*Brano proposto*:
Ordinanza di Cassazione Civile Sez. 5 Num. 444 Anno 2025
Civile Ord. Sez. 5 Num. 444 Anno 2025
Presidente: NOME
Relatore: COGNOME
Data pubblicazione: 09/01/2025
Oggetto: abuso del diritto/elusione – evasione riqualificazione – contraddittorio
ORDINANZA
sul ricorso iscritto al n. 24682/2017 R.G. proposto da RAGIONE_SOCIALE in persona del legale rappresentante p.t., rappresentata e difesa dall’Avv. NOME COGNOME (PEC: EMAIL ed elettivamente domiciliata presso il suo studio in Roma, INDIRIZZO
– ricorrente –
contro
RAGIONE_SOCIALE in persona del Direttore pro tempore, rappresentata e difesa dall’Avvocatura Generale dello Stato, domiciliata in Roma, INDIRIZZO
avverso la sentenza n.1365/2/17 della Commissione Tributaria Regionale del Lazio depositata il 15.3.2017, non notificata.
Udita la relazione svolta nell’adunanza camerale del 23 ottobre 2024 dal consigliere NOME COGNOME.

*Scopo del compito*:
Ricopia parola per parola il tratto dell'ordinanza della Cassazione che va da "Ordinanza di Cassazione" fino a "consigliere NOME COGNOME.".

*Materiale fornito*:
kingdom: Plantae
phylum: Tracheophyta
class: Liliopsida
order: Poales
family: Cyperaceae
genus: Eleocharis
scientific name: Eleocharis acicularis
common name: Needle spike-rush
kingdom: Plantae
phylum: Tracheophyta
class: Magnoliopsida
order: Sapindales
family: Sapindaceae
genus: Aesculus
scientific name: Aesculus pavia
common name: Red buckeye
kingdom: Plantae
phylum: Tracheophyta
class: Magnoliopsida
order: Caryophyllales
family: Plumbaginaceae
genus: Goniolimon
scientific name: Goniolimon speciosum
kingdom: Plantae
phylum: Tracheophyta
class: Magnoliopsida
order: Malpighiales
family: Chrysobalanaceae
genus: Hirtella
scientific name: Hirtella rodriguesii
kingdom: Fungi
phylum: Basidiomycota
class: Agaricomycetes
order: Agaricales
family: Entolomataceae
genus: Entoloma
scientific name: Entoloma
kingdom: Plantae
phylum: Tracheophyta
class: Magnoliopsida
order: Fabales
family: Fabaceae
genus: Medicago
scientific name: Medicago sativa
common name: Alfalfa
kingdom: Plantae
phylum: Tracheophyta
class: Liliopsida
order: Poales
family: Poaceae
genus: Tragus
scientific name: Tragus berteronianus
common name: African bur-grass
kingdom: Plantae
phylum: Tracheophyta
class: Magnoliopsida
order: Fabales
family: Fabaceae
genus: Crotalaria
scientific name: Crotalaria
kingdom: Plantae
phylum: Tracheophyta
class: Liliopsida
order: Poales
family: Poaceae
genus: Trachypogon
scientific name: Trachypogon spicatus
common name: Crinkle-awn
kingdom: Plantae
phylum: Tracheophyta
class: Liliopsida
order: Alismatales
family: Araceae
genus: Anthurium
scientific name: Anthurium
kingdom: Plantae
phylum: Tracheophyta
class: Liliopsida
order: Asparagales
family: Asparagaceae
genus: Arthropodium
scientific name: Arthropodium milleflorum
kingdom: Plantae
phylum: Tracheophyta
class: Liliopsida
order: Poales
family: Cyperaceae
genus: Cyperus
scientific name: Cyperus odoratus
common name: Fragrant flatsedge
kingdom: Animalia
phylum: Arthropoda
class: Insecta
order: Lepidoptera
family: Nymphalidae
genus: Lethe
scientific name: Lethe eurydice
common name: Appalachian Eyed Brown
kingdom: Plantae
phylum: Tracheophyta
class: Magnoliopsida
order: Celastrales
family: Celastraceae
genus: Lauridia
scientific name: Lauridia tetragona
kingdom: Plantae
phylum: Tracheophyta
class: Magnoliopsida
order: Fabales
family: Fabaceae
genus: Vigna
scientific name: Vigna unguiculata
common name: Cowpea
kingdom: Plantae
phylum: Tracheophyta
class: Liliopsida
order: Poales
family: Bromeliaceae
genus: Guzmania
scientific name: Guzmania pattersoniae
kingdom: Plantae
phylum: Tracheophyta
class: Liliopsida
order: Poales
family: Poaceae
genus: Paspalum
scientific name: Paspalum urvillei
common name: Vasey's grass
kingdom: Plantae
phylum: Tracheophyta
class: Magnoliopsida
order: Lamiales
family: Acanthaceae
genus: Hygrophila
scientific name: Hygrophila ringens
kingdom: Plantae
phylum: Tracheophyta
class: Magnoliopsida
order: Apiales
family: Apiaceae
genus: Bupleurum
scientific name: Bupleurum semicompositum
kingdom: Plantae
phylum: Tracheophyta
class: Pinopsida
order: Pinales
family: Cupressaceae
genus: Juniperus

*Risposta al problema*:
Ordinanza di Cassazione Civile Sez. 5 Num. 444 Anno 2025
Civile Ord. Sez. 5 Num. 444 Anno 2025
Presidente: NOME
Relatore: COGNOME
Data pubblicazione: 09/01/2025
Oggetto: abuso del diritto/elusione – evasione riqualificazione – contraddittorio
ORDINANZA
sul ricorso iscritto al n. 24682/2017 R.G. proposto da RAGIONE_SOCIALE in persona del legale rappresentante p.t., rappresentata e difesa dall’Avv. NOME COGNOME (PEC: EMAIL ed elettivamente domiciliata presso il suo studio in Roma, INDIRIZZO
– ricorrente –
contro
RAGIONE_SOCIALE in persona del Direttore pro tempore, rappresentata e difesa dall’Avvocatura Generale dello Stato, domiciliata in Roma, INDIRIZZO
avverso la sentenza n.1365/2/17 della Commissione Tributaria Regionale del Lazio depositata il 15.3.2017, non notificata.
Udita la relazione svolta nell’adunanza camerale del 23 ottobre 2024 dal consigliere NOME COGNOME.